__Page extract__.
----

All of lore.kernel.org
 help / color / mirror / Atom feed
From: Eric Wong <e@80x24.org>
To: Junio C Hamano <gitster@pobox.com>
Cc: git@vger.kernel.org
Subject: Re: [PATCH] prune: recursively prune objects directory
Date: Tue, 22 Nov 2022 09:59:43 +0000	[thread overview]
Message-ID: <20221122095943.M478967@dcvr> (raw)
In-Reply-To: <xmqq7cznu69p.fsf@gitster.g>

Junio C Hamano <gitster@pobox.com> wrote:
> Eric Wong <e@80x24.org> writes:
> 
> > I am unsure about duplicating ishex() from name-rev.c, however...
> 
> Yeah, I wonder why name-rev.c does not use isxdigit() in the first
> place.

isxdigit includes uppercase [A-F].  I think being strict is
better, here.  I don't want to open up a can of worms if we
become tolerant of 3rd-party git implementations developed on
case-insensitive FSes.

> > -static void remove_temporary_files(const char *path)
> > +static void remove_temporary_files(const char *path, int recurse)
> >  {
> >  	DIR *dir;
> >  	struct dirent *de;
> >  
> >  	dir = opendir(path);
> >  	if (!dir) {
> > -		fprintf(stderr, "Unable to open directory %s\n", path);
> > +		warning_errno(_("unable to open directory %s"), path);
> >  		return;
> >  	}
> >  	while ((de = readdir(dir)) != NULL)
> > -		if (starts_with(de->d_name, "tmp_"))
> > +		if (starts_with(de->d_name, "tmp_")) {
> >  			prune_tmp_file(mkpath("%s/%s", path, de->d_name));
> > +		} else if (recurse && (strcmp(de->d_name, "packs") == 0 ||
> > +					is_loose_prefix(de->d_name))) {
> 
> OK, the intent is to be careful and deal only with the fan-out
> directories objects/[0-9a-f]{2}/ and objects/pack/ and leave crufts
> in objects/info and any other unknown subdirectories, which makes
> sense.
> 
> Two nits are:
> 
>  - "packs" wants to be "pack".

OK, fixed.  Along with existing test cases, since packs handling
wasn't being tested properly.

>  - "strcmp() == 0" wants to be "!strcmp()".

----

__Dataset excerpts__.
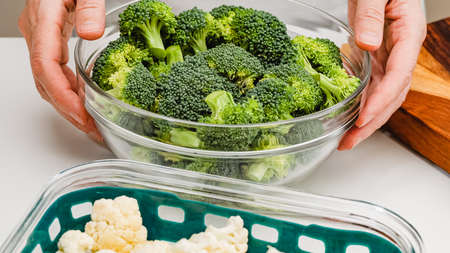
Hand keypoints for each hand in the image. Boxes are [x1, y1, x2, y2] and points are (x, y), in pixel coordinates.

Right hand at [18, 0, 105, 142]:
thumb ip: (89, 6)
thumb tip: (91, 33)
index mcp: (44, 18)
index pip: (46, 66)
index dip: (62, 96)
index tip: (82, 115)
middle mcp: (37, 30)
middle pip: (45, 80)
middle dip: (68, 109)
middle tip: (92, 129)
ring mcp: (40, 36)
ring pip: (47, 80)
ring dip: (67, 104)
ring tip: (91, 122)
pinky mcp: (48, 38)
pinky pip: (53, 71)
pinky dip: (68, 89)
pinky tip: (84, 99)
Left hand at [339, 0, 426, 149]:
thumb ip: (372, 14)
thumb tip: (367, 43)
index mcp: (408, 34)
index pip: (399, 75)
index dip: (382, 100)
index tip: (363, 118)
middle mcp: (402, 50)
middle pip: (393, 94)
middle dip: (372, 121)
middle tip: (349, 141)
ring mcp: (389, 55)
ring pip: (383, 95)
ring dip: (366, 119)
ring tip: (346, 139)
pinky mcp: (376, 56)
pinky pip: (372, 86)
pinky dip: (361, 104)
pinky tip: (348, 117)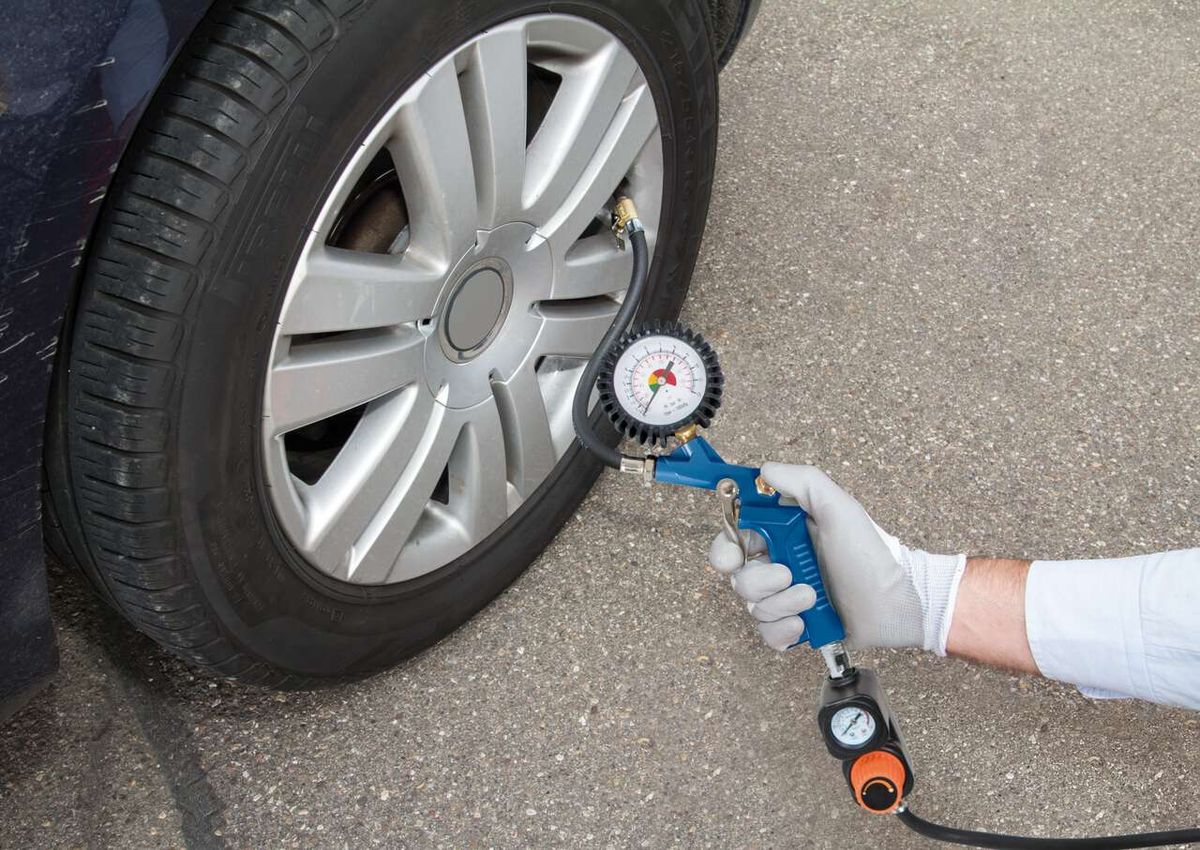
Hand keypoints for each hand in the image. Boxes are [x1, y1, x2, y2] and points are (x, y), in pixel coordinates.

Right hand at [708, 463, 964, 652]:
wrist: (897, 601)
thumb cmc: (871, 553)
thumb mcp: (838, 507)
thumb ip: (802, 481)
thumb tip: (765, 470)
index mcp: (780, 535)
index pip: (733, 539)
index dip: (724, 549)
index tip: (735, 554)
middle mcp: (778, 565)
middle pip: (738, 577)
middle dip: (760, 580)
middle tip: (788, 574)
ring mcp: (785, 598)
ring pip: (753, 608)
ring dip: (782, 603)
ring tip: (814, 597)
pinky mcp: (795, 626)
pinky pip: (768, 634)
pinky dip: (783, 630)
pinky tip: (804, 624)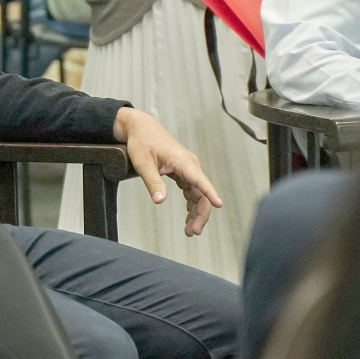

----

__Exercises to complete__.
a – Answer these questions from the email above, one line each:
(i) What is the subject line of the email?
(ii) Which letters does isxdigit include that Eric Wong wants to avoid?
(iii) What did Junio C Hamano say "packs" should be changed to?
b – Decide whether each statement agrees with the email above. Answer yes or no and quote the words from the email that settle it.
(i) The email was sent on a Tuesday in November 2022.
(ii) The patch keeps using fprintf to report a directory that cannot be opened.
(iii) Junio C Hamano suggests writing "strcmp() == 0" as "!strcmp()".

__Outputs by task__.
a –
(i) Re: [PATCH] prune: recursively prune objects directory
(ii) Uppercase [A-F]
(iii) "pack"

b –
(i) Yes: "Date: Tue, 22 Nov 2022 09:59:43 +0000"
(ii) No: "warning_errno(_("unable to open directory %s"), path);"
(iii) Yes: ""strcmp() == 0" wants to be "!strcmp()"."